▶ [Instructions to follow]
Report how many lines in the data below contain the word "Disponibilità", and give only the number.

===== Data for processing

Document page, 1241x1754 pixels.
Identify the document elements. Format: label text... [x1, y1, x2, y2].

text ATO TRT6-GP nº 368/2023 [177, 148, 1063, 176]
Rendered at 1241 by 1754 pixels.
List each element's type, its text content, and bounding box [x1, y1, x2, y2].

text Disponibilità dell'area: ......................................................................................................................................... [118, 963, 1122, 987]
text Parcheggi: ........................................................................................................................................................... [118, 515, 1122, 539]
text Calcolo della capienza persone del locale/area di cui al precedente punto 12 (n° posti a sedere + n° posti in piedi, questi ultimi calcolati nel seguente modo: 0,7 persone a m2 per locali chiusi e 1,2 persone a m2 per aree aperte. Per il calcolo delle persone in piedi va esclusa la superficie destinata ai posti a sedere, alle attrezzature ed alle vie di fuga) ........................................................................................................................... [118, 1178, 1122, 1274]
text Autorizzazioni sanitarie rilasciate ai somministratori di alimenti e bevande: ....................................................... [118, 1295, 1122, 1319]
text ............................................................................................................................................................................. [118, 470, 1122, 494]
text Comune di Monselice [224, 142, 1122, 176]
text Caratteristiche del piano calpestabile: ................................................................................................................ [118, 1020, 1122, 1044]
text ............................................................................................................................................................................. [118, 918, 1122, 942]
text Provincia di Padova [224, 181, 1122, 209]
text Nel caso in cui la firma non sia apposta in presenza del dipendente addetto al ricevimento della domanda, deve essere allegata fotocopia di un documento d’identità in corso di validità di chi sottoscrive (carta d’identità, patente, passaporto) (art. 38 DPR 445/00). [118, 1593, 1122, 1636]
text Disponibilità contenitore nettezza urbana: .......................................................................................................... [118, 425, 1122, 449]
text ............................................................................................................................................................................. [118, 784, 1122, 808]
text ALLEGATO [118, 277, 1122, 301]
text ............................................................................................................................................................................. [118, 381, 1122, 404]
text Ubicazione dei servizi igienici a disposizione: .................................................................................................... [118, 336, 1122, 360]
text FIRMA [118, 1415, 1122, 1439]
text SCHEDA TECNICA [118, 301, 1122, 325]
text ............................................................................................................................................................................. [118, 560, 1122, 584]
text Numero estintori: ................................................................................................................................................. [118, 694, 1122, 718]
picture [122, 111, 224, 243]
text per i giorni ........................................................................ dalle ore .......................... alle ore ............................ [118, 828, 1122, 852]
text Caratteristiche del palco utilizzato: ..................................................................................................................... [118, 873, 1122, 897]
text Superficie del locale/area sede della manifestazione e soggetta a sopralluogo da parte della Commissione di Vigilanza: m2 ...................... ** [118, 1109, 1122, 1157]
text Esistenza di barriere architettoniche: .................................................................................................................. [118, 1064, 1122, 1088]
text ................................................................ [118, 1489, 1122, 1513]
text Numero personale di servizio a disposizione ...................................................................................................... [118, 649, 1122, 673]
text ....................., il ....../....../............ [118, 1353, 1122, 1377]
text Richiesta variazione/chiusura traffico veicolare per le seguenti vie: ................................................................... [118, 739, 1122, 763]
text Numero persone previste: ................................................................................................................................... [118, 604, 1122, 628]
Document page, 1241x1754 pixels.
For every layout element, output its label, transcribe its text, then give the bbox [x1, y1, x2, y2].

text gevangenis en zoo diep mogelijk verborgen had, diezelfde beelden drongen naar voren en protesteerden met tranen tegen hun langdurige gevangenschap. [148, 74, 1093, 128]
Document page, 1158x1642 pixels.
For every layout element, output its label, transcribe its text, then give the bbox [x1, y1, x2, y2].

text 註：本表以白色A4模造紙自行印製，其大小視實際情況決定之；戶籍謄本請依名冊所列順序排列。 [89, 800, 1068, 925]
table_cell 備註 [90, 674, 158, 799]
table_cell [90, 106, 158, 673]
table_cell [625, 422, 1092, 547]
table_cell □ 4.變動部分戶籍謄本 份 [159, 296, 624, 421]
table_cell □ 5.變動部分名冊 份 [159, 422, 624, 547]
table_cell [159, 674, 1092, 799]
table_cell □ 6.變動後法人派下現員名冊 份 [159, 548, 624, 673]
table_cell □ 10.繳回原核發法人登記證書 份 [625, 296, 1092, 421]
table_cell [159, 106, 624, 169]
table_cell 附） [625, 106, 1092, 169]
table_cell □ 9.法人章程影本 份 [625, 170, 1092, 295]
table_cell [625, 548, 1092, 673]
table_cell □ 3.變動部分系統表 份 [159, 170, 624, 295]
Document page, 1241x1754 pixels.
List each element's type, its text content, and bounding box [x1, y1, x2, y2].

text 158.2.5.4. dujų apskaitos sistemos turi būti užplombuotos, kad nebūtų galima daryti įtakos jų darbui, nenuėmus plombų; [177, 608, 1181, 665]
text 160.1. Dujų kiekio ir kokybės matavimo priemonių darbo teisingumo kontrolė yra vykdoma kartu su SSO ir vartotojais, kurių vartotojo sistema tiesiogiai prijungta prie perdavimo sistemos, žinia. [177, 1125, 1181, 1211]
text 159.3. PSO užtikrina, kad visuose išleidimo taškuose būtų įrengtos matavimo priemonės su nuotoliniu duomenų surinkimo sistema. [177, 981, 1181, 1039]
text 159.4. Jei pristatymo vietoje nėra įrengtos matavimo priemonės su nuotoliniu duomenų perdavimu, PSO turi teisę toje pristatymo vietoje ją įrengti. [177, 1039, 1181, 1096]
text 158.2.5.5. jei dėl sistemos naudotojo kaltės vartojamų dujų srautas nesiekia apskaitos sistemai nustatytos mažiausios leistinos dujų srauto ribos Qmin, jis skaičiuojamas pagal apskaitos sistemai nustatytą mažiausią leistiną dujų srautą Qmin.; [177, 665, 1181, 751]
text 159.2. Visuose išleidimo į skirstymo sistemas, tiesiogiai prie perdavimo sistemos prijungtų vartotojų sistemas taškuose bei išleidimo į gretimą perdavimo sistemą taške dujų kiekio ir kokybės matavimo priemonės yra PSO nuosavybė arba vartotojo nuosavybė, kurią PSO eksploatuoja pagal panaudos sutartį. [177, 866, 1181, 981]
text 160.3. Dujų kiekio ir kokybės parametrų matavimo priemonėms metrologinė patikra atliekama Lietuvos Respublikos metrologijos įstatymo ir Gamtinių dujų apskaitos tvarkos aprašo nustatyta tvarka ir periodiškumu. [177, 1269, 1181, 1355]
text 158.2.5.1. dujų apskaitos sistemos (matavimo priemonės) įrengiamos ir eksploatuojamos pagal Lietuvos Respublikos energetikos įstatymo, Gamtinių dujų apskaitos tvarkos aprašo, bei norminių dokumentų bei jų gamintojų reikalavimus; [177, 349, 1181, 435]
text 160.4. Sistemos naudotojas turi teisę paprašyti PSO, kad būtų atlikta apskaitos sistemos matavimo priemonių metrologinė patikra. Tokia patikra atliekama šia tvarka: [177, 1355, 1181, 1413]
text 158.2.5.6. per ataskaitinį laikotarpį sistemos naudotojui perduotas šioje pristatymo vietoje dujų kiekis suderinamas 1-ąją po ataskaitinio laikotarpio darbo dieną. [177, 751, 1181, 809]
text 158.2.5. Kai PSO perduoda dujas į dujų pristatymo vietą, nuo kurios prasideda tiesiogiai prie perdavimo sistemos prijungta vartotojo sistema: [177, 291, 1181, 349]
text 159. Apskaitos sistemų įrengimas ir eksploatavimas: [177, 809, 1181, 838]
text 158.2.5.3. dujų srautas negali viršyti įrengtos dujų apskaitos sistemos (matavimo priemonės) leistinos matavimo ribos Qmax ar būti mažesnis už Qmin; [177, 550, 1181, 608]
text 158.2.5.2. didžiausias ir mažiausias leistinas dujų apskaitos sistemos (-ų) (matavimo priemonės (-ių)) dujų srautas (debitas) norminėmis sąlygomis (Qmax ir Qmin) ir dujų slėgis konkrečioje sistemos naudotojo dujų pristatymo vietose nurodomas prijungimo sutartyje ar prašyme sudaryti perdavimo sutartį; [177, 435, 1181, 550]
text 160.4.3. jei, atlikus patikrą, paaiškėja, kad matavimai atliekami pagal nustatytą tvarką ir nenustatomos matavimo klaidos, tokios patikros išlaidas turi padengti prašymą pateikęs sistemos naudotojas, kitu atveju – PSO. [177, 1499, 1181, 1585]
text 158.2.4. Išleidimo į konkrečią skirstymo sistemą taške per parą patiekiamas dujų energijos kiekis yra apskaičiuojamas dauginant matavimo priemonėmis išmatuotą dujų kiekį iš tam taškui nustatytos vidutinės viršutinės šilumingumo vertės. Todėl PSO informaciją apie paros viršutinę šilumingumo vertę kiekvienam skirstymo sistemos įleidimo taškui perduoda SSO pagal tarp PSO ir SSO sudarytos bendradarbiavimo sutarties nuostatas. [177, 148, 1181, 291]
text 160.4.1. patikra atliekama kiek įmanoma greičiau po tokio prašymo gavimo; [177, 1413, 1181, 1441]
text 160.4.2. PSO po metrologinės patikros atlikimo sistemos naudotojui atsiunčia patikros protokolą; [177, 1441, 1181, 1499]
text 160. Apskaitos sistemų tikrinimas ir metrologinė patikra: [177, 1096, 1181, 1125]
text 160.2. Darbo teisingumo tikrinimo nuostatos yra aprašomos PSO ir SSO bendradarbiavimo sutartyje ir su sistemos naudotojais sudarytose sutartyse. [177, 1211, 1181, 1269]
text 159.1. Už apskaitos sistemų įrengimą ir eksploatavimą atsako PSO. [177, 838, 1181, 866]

==========

▶ [Written response]
2